La situation sécuritaire reste préoccupante à Bule, en Ituri, en raison de l’activisme croissant du mouvement rebelle CRP.
Face à cette réalité, l’Union Nationale des Associations Culturelles pour le Développement de l’Ituri (UNADI) recommande au gouvernement congolais d’ouvrir un dialogue direct avec Thomas Lubanga, leader du mouvement armé.
Devant la presse, Michel Méta Wani, président de l’UNADI, a estimé que l’absence d’une réponse politique inclusive risque d’aggraver la crise.
Selon lui, laisser certains leaders opérer depuis l’extérieur favorise la manipulation de la jeunesse locale, déjà fragilisée par l’insécurité et la précarité.
« Le risque est grave, car beaucoup de jeunes sont inquiétés et exposés à des souffrances inutiles, et le contrôle de la situation pourrait devenir très compliqué », a-t-il averti.

L’organisation craint que l’influence croissante de la CRP encourage l’adhésion des jeunes au mouvement armé.

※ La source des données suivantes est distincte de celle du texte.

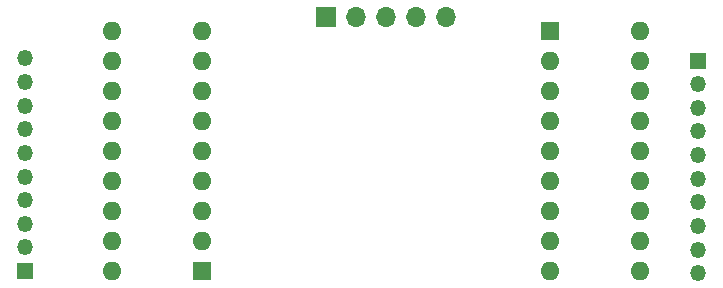
<source format=gbr>
%TF.GenerationSoftware,KiCad,Pcbnew,8.0.4*%
%TF.CreationDate,2024-10-03T18:10:01-05:00*%
%TF.ProjectId,Haptics PWM module,48617074-6963-4732-9050-574d206d6f64,rev?*%
%TF.SameCoordinates,Original*%
%TF.FileFunction,Soldermask,Bot*%
%TF.FilePolarity,Negative*%
%FSLAX46Y46*%
G04 Gerber Fmt 4.6, Leading zero omitted, Abs format (unit mm)*
G04 Created by KiCad (PCBNEW 8.0.4) date 2024-10-03 18:10:01*
%MOMM*%
%LPD*%
G01*
G04 APERTURE LIST*
%ADD10O,1.600000X1.600000*%
%ADD11R,1.600000X1.600000*%
%ADD12O,1.350000X1.350000*%
%ADD13R,1.350000X1.350000*%
%ADD14O,1.700000X1.700000*%
%ADD15R,1.700000X1.700000*%
G04 APERTURE END LIST*
D10*
%TO.C,U2*%
X124620000Y-60180000D03*
X124620000Y-62720000D03*
X124620000Y-65260000D03*
X124620000Y-67800000D03*
X124620000Y-70340000D03*
X124620000Y-72880000D03*
X124620000Y-75420000D03*
X124620000Y-77960000D03*
X124620000Y-80500000D03*
X117000000Y-80500000D03*
X117000000Y-77960000D03*
X117000000Y-75420000D03*
X117000000Y-72880000D03*
X117000000Y-70340000D03*
X117000000Y-67800000D03*
X117000000Y-65260000D03*
X117000000Y-62720000D03*
D11*
X117000000Y-60180000D03*
%TD*%
D10*
%TO.C,U1*%
X79930000Y-80500000D03*
X79930000Y-77960000D03*
X79930000Y-75420000D03*
X79930000Y-72880000D03*
X79930000Y-70340000D03*
X79930000Y-67800000D03*
X79930000Y-65260000D03*
X79930000Y-62720000D03*
X79930000Y-60180000D03*
X87550000Y-60180000D03*
X87550000Y-62720000D03*
X87550000Y-65260000D03*
X87550000Y-67800000D03*
X87550000Y-70340000D03*
X87550000Y-72880000D03*
X87550000Y-75420000D03*
X87550000Y-77960000D03*
D11*
X87550000Y-80500000D03*
%TD*%
D12*
%TO.C,J3*%
X129500000Y-80680000D03*
X129500000Y-78680000D03*
X129500000Y-76680000D03*
X129500000Y-74680000D03*
X129500000Y-72680000D03*
X129500000Y-70680000D03*
X129500000Y-68680000D03*
X129500000Y-66680000D03*
X129500000Y-64680000D03*
D13*
X129500000Y-62680000D03*
%TD*%
%TO.C,J2*%
X72550000Y-80500000D03*
D12*
X72550000Y-78500000D03*
X72550000Y-76500000D03*
X72550000Y-74500000D03*
X72550000Y-72500000D03*
X72550000Y-70500000D03*
X72550000Y-68500000D03*
X72550000Y-66500000D03*
X72550000Y-64500000D03*
X72550000Y-62500000D03*
%TD*%
D14*
%TO.C,J1*%
X108160000Y-59000000D03*
X105620000Y-59000000D03*
X103080000Y-59000000D03*
X100540000Y-59000000D03*
D15*
X98000000Y-59000000D03*
%TD*%
M02*

</source>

Pour prévenir une détérioration, l’UNADI plaide pour une implication visible et efficace de l’État, avec un rétablissement de la confiance entre l’armée et la population, et une présence renforcée des services de sécurité, notamment l’UQGS et le SRDC.
À travers cette position, l’UNADI réaffirme son engagement pour une solution pacifique et inclusive, estimant qu’un dialogue associé à une sécurité renforcée permettra de mettre fin aux souffrances des populations et de restaurer la stabilité à Bule.